Top of Input data
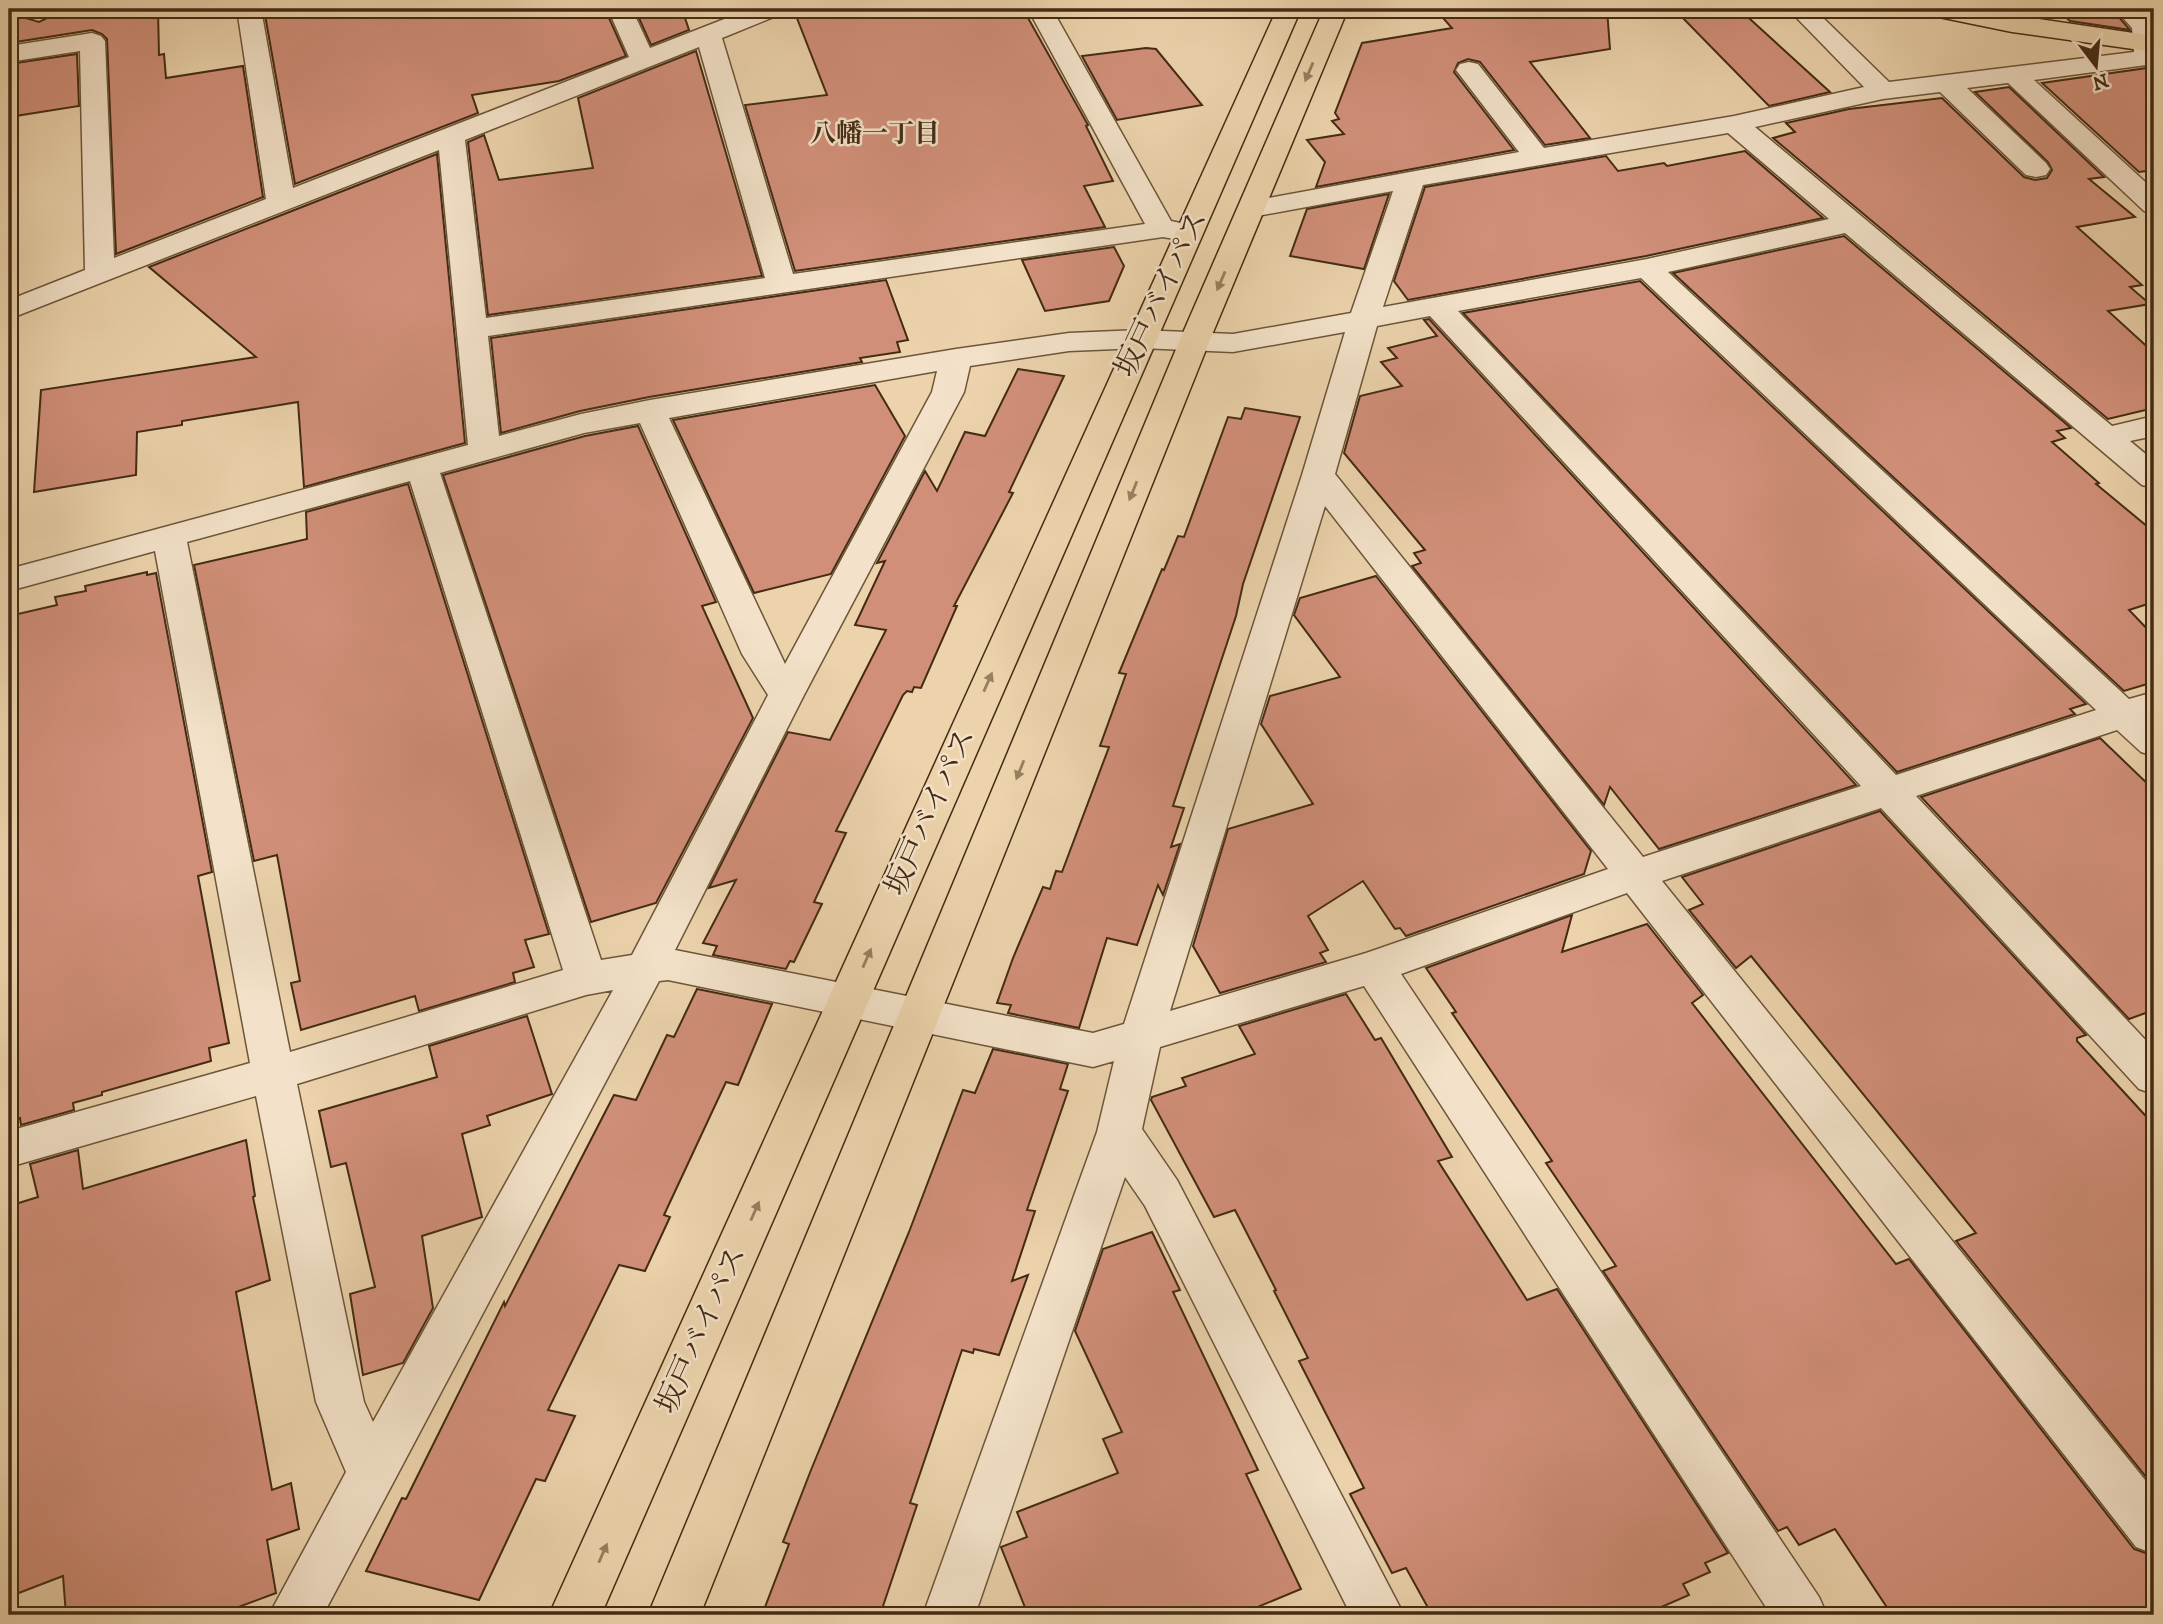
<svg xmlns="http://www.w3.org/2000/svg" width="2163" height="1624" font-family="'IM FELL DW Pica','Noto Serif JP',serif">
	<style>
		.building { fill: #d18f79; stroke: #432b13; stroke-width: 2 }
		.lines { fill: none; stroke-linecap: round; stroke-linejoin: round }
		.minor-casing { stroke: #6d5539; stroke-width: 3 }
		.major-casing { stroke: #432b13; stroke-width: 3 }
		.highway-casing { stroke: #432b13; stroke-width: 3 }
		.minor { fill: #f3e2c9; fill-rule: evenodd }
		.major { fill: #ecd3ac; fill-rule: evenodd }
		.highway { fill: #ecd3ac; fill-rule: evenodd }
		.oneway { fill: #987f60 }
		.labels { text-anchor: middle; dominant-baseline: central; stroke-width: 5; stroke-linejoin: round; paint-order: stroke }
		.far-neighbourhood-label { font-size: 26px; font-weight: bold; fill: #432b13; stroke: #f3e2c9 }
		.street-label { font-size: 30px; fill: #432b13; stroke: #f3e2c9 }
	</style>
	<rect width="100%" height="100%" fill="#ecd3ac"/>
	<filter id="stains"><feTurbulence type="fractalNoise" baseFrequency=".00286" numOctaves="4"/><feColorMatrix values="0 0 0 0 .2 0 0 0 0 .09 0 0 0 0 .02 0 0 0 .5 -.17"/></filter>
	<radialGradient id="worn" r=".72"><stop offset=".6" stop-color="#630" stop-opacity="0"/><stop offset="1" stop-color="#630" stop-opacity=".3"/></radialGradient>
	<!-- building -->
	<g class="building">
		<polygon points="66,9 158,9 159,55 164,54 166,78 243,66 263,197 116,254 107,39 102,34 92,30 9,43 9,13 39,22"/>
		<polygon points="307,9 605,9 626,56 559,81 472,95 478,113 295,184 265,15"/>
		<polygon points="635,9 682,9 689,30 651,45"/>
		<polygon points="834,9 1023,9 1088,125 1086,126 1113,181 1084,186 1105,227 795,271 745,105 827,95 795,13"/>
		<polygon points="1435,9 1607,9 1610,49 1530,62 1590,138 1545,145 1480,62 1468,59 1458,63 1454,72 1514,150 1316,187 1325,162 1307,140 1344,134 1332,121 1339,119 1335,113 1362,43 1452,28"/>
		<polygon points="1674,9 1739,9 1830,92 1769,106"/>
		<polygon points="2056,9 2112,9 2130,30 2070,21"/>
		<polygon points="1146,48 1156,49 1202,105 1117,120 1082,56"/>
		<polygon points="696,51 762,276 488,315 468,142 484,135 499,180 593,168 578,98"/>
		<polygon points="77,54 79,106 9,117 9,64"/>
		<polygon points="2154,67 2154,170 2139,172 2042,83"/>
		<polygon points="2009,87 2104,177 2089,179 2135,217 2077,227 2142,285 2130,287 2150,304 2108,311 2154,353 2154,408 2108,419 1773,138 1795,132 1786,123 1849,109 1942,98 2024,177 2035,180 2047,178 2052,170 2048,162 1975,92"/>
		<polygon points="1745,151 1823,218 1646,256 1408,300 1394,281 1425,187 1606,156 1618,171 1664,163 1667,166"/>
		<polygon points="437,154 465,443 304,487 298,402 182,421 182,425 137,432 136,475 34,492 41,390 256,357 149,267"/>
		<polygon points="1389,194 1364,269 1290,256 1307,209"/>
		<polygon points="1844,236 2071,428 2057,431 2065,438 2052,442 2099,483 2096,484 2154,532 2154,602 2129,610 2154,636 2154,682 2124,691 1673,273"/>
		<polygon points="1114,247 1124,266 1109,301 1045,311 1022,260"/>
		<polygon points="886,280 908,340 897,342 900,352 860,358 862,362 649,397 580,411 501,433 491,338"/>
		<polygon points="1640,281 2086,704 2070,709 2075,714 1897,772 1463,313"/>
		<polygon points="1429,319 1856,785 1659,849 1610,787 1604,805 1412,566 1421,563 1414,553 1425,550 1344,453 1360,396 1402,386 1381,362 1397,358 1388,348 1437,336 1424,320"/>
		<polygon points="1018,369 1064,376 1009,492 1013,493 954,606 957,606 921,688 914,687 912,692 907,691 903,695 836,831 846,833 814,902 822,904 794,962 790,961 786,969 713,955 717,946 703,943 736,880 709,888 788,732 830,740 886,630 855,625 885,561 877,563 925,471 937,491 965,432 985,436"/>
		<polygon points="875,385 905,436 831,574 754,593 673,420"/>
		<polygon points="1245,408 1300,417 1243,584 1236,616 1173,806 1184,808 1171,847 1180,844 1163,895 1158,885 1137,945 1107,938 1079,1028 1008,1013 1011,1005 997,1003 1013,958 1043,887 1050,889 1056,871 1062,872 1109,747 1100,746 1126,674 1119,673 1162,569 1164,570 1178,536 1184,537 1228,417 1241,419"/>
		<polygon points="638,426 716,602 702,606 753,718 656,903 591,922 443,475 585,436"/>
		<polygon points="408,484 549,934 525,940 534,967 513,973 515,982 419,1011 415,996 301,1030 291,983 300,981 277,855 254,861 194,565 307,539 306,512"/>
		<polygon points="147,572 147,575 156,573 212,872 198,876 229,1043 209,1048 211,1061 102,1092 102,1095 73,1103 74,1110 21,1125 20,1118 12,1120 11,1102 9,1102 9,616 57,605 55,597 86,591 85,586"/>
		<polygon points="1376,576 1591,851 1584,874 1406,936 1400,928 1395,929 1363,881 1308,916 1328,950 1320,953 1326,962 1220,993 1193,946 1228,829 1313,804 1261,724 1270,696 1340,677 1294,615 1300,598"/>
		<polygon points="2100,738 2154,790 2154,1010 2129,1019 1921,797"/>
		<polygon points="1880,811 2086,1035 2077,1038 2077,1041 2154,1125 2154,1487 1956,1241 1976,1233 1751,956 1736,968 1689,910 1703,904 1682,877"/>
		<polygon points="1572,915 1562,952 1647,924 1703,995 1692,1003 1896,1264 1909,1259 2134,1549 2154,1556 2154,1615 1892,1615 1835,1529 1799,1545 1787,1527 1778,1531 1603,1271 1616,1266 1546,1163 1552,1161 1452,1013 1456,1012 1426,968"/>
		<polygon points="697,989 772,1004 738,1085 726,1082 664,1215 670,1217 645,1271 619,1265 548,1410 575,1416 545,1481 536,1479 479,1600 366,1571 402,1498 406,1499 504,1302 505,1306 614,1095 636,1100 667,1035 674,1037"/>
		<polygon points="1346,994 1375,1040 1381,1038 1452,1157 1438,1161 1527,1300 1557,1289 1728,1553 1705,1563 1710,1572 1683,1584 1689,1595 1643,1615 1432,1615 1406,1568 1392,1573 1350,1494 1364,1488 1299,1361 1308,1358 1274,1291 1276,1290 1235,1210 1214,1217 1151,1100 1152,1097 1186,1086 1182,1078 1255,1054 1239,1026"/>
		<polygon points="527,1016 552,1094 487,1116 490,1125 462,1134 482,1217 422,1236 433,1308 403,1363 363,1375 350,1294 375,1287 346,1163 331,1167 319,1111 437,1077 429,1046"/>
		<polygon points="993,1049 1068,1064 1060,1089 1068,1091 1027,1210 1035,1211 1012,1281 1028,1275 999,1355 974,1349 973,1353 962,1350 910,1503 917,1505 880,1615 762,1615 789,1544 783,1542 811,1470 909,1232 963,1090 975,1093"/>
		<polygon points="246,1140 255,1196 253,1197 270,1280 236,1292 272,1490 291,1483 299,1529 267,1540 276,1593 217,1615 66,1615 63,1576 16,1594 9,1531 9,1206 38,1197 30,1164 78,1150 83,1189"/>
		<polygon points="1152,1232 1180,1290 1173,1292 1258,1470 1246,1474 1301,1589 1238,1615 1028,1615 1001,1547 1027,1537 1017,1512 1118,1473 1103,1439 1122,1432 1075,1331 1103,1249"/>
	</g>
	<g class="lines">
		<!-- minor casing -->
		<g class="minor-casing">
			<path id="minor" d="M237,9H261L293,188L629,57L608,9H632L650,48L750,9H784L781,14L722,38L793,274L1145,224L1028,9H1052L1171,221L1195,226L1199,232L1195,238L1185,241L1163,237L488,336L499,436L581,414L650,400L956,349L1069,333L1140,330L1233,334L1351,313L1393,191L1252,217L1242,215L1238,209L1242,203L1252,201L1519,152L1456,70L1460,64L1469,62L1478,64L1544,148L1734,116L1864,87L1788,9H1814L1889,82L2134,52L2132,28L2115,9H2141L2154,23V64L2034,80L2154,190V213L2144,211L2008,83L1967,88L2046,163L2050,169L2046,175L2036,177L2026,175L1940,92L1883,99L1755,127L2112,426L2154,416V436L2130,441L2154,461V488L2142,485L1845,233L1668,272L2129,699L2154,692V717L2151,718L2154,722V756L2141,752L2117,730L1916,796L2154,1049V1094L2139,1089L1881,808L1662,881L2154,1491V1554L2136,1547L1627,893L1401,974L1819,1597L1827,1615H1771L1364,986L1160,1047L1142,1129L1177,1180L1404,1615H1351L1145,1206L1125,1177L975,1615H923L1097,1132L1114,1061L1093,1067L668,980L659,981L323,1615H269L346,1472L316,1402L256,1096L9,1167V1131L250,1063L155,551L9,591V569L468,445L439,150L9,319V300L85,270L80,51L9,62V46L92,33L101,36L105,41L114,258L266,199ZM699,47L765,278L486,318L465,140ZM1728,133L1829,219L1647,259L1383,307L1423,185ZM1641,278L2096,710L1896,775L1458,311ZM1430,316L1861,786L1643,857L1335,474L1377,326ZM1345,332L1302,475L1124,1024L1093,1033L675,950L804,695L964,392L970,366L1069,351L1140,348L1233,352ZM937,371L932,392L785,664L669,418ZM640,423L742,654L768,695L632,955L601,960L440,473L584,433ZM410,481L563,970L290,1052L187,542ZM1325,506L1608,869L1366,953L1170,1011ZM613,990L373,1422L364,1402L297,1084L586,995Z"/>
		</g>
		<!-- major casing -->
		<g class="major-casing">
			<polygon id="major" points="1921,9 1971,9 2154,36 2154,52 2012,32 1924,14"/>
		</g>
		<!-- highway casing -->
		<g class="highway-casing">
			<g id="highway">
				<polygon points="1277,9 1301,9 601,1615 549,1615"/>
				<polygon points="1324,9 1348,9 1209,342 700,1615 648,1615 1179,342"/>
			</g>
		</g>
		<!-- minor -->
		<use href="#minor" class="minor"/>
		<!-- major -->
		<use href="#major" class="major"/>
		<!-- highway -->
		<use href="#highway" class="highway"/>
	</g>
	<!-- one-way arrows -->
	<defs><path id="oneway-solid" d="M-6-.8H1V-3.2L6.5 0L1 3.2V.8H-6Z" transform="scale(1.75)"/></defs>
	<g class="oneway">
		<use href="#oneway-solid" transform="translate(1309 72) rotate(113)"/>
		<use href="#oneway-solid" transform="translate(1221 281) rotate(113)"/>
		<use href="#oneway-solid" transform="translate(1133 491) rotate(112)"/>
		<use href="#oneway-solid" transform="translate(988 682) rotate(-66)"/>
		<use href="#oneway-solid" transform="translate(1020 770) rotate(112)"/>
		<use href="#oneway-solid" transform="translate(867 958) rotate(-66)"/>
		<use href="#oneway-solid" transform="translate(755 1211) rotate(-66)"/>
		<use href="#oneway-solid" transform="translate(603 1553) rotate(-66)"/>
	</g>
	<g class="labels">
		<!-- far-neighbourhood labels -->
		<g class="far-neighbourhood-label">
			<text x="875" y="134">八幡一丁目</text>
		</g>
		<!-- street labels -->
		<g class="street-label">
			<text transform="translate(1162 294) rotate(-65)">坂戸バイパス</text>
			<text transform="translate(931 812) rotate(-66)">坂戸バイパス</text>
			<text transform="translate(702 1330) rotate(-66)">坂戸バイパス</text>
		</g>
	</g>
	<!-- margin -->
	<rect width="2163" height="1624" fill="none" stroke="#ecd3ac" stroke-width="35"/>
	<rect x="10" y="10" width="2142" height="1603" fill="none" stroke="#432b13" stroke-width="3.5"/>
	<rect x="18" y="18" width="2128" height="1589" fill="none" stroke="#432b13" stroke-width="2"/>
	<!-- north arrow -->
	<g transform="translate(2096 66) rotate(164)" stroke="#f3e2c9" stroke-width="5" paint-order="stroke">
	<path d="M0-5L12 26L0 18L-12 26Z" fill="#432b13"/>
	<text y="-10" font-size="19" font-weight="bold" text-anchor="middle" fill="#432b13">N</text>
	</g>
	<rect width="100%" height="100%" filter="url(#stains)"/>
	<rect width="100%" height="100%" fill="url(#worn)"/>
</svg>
Bottom of Input data
## Task directions
Find the string "worn" in the material above. Then copy each line that has it.

## Problem solution
	<radialGradient id="worn" r=".72"><stop offset=".6" stop-color="#630" stop-opacity="0"/><stop offset="1" stop-color="#630" stop-opacity=".3"/></radialGradient>
	<rect width="100%" height="100%" fill="url(#worn)"/>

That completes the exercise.